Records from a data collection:
* start *
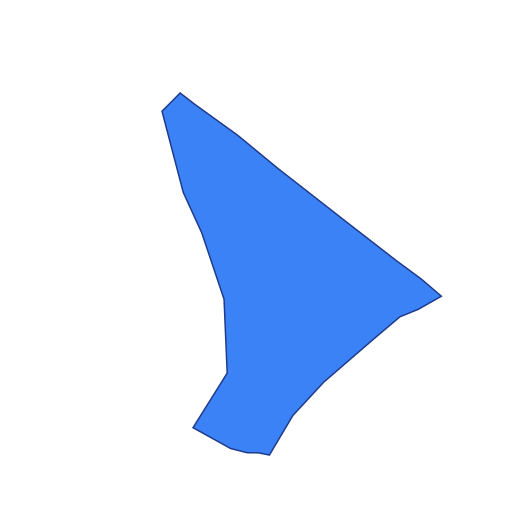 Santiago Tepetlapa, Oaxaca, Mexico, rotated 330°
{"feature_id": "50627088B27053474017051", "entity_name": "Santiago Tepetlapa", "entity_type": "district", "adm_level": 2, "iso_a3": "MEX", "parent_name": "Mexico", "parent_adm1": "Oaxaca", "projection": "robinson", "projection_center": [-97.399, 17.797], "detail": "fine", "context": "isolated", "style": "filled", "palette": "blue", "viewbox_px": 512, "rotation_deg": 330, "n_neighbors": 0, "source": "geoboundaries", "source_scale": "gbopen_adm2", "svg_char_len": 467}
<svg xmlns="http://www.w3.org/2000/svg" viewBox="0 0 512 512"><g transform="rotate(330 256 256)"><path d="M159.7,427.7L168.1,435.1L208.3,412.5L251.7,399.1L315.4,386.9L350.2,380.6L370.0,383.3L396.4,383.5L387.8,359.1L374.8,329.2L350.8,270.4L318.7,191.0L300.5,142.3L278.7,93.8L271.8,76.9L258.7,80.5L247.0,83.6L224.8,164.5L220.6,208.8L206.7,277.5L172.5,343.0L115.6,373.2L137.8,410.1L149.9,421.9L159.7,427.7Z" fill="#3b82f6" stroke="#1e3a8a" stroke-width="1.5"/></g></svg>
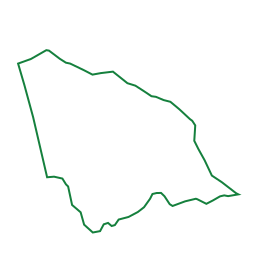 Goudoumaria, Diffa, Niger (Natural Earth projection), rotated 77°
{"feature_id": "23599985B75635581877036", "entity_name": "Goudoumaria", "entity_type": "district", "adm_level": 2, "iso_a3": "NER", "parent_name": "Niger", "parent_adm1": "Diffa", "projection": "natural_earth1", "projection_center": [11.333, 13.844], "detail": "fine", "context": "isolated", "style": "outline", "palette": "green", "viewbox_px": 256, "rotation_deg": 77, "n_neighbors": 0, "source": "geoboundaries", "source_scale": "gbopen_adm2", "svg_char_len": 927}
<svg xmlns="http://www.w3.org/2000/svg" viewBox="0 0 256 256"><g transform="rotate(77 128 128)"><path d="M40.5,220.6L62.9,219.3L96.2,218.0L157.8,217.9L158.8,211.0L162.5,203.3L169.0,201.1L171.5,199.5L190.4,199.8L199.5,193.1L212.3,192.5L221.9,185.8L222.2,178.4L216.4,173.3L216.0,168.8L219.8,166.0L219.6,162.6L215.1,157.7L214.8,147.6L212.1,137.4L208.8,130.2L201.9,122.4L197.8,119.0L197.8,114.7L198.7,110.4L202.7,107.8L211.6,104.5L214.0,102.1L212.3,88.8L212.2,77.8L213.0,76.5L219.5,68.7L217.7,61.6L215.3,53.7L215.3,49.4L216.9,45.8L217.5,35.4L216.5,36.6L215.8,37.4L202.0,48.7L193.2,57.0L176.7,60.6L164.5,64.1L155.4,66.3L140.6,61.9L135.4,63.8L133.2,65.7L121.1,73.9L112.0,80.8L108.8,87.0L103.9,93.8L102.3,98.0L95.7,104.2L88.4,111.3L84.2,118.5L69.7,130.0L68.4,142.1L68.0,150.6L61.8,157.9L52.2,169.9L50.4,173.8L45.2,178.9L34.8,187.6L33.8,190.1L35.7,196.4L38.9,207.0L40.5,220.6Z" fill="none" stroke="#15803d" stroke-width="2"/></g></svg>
* end *
What you need to do:
Rewrite the items above, swapping every "district" for "municipality" and changing nothing else. Don't include the pictures in your answer.

Response to this task:
 Santiago Tepetlapa, Oaxaca, Mexico, rotated 330°
{"feature_id": "50627088B27053474017051", "entity_name": "Santiago Tepetlapa", "entity_type": "municipality", "adm_level": 2, "iso_a3": "MEX", "parent_name": "Mexico", "parent_adm1": "Oaxaca", "projection": "robinson", "projection_center": [-97.399, 17.797], "detail": "fine", "context": "isolated", "style": "filled", "palette": "blue", "viewbox_px": 512, "rotation_deg": 330, "n_neighbors": 0, "source": "geoboundaries", "source_scale": "gbopen_adm2", "svg_char_len": 467}
<svg xmlns="http://www.w3.org/2000/svg" viewBox="0 0 512 512"><g transform="rotate(330 256 256)"><path d="M159.7,427.7L168.1,435.1L208.3,412.5L251.7,399.1L315.4,386.9L350.2,380.6L370.0,383.3L396.4,383.5L387.8,359.1L374.8,329.2L350.8,270.4L318.7,191.0L300.5,142.3L278.7,93.8L271.8,76.9L258.7,80.5L247.0,83.6L224.8,164.5L220.6,208.8L206.7,277.5L172.5,343.0L115.6,373.2L137.8,410.1L149.9,421.9L159.7,427.7Z" fill="#3b82f6" stroke="#1e3a8a" stroke-width="1.5"/></g></svg>
 Goudoumaria, Diffa, Niger (Natural Earth projection), rotated 77°
{"feature_id": "23599985B75635581877036", "entity_name": "Goudoumaria", "entity_type": "municipality", "adm_level": 2, "iso_a3": "NER", "parent_name": "Niger", "parent_adm1": "Diffa", "projection": "natural_earth1", "projection_center": [11.333, 13.844], "detail": "fine", "context": "isolated", "style": "outline", "palette": "green", "viewbox_px": 256, "rotation_deg": 77, "n_neighbors": 0, "source": "geoboundaries", "source_scale": "gbopen_adm2", "svg_char_len": 927}
<svg xmlns="http://www.w3.org/2000/svg" viewBox="0 0 256 256"><g transform="rotate(77 128 128)"><path d="M40.5,220.6L62.9,219.3L96.2,218.0L157.8,217.9L158.8,211.0L162.5,203.3L169.0,201.1L171.5,199.5L190.4,199.8L199.5,193.1L212.3,192.5L221.9,185.8L222.2,178.4L216.4,173.3L216.0,168.8L219.8,166.0L219.6,162.6L215.1,157.7L214.8,147.6L212.1,137.4L208.8,130.2L201.9,122.4L197.8,119.0L197.8,114.7L198.7,110.4L202.7,107.8L211.6,104.5L214.0,102.1L212.3,88.8L212.2,77.8L213.0,76.5L219.5,68.7L217.7,61.6L215.3,53.7L215.3,49.4L216.9,45.8L217.5,35.4L216.5,36.6L215.8,37.4L202.0,48.7L193.2,57.0L176.7,60.6L164.5,64.1L155.4,66.3L140.6,61.9L135.4,63.8L133.2,65.7L121.1,73.9L112.0,80.8L108.8,87.0L103.9,93.8L102.3,98.0L95.7,104.2L88.4,111.3L84.2,118.5L69.7,130.0L68.4,142.1L68.0,150.6L61.8,157.9L52.2,169.9L50.4,173.8L45.2,178.9L34.8,187.6L33.8,190.1L35.7,196.4L38.9,207.0L40.5,220.6Z" fill="none" stroke="#15803d" stroke-width="2"/></g></svg>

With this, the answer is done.